> [What you have to do] Duplicate the lines of the listing below, starting at the line that contains "Follow @Max Wales" and continuing through the final line of the listing.
Recorded data Start Marker
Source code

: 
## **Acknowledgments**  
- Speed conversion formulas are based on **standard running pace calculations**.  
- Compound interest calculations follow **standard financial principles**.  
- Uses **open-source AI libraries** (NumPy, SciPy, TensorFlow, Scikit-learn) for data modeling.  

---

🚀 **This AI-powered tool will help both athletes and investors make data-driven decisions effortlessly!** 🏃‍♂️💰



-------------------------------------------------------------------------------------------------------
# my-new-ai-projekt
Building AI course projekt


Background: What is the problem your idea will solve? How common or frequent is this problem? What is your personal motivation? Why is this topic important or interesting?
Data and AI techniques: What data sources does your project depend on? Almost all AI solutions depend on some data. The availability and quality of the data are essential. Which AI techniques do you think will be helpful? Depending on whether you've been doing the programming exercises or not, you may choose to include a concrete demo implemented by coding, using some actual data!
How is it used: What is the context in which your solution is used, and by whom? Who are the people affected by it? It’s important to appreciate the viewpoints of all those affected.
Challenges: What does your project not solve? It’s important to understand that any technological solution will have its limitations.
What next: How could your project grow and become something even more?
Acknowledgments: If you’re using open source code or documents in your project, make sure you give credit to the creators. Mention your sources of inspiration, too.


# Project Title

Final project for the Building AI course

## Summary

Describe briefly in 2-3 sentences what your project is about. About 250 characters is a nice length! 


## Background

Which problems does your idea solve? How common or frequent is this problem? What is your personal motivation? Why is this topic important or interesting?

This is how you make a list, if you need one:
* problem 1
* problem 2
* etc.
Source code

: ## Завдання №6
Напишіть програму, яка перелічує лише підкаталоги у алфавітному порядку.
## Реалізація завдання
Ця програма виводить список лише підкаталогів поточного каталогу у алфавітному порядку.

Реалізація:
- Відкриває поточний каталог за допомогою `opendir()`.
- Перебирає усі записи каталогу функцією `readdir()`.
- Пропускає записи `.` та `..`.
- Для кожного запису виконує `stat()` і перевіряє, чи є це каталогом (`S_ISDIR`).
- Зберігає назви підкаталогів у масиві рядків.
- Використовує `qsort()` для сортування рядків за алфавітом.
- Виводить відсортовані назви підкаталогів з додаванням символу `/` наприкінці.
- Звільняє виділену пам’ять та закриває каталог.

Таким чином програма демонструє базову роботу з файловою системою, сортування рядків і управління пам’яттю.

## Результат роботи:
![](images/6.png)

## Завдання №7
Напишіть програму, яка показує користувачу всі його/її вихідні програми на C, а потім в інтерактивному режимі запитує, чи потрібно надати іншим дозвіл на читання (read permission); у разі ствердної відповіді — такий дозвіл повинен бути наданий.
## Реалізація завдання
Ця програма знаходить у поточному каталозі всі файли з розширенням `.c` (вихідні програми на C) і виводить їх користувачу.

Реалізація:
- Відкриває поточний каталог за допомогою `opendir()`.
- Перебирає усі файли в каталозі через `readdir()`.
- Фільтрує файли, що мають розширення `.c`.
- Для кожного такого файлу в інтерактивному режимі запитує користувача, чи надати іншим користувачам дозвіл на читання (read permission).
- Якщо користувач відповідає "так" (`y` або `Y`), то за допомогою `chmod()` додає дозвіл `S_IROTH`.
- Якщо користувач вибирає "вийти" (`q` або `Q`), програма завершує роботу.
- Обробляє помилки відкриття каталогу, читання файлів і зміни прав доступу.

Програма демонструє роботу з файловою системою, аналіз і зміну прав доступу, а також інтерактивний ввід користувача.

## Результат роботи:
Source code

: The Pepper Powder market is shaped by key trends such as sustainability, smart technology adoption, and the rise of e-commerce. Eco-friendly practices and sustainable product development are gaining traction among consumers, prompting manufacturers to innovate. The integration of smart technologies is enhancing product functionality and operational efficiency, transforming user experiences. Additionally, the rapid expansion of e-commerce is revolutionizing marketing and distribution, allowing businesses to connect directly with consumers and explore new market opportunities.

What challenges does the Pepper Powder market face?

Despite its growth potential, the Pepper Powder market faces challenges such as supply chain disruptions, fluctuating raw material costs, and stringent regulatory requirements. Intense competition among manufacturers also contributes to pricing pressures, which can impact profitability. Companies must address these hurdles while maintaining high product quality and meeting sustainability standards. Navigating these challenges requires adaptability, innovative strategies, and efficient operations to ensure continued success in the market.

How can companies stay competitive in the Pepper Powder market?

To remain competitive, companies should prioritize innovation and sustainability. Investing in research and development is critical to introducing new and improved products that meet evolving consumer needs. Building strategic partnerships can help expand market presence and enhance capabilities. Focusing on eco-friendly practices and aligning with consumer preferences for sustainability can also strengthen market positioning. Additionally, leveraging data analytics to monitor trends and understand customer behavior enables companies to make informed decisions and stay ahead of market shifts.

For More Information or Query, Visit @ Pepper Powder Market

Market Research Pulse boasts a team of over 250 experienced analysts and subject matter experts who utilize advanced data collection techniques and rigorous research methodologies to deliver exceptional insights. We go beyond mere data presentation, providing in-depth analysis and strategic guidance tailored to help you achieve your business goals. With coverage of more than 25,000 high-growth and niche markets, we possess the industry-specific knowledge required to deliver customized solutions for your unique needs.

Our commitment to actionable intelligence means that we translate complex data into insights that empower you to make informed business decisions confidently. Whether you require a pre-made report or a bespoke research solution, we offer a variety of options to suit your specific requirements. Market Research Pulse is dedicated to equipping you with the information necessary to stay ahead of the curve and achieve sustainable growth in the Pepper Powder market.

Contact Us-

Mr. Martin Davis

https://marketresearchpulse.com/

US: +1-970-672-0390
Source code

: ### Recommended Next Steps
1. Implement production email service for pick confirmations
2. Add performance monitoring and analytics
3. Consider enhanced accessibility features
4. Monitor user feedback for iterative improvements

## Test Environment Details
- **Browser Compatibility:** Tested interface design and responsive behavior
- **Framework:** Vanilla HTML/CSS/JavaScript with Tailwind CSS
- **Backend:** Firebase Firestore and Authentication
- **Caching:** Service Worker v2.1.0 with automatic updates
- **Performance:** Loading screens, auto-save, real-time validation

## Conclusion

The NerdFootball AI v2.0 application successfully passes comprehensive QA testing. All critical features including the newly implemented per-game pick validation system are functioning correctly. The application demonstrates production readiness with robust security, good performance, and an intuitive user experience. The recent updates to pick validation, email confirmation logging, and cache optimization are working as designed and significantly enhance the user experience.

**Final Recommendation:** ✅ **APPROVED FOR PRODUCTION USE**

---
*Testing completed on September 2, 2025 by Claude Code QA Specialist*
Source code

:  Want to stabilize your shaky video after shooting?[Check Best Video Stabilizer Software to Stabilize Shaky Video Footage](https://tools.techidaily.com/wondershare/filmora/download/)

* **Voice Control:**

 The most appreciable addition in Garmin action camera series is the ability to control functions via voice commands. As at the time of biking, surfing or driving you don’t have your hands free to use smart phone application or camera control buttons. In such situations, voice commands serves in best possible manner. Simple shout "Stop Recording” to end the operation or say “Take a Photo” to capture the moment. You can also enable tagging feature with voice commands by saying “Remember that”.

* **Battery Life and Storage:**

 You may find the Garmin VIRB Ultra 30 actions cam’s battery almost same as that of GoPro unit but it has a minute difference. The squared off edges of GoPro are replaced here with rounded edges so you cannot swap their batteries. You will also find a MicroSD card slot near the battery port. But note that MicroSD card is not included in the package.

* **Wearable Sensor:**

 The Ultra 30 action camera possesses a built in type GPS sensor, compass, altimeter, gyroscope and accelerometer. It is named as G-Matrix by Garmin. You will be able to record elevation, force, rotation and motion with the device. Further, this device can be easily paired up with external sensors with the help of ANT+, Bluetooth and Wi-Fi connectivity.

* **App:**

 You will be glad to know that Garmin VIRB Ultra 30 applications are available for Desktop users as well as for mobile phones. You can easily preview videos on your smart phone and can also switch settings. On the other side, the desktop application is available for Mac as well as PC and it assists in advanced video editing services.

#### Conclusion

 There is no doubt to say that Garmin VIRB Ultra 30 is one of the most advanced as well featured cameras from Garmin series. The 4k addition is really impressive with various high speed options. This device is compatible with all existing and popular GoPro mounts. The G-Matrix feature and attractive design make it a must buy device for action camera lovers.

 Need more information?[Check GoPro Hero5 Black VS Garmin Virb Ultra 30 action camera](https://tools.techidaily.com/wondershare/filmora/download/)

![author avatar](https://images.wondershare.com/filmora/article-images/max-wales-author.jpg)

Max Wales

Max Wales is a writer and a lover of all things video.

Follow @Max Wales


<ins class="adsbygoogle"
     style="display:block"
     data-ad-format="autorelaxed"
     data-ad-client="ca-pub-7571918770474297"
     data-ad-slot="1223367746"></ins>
Recorded data End Marker
> [Written answer]
Follow @Max Wales


<ins class="adsbygoogle"
     style="display:block"
     data-ad-format="autorelaxed"
     data-ad-client="ca-pub-7571918770474297"
     data-ad-slot="1223367746"></ins>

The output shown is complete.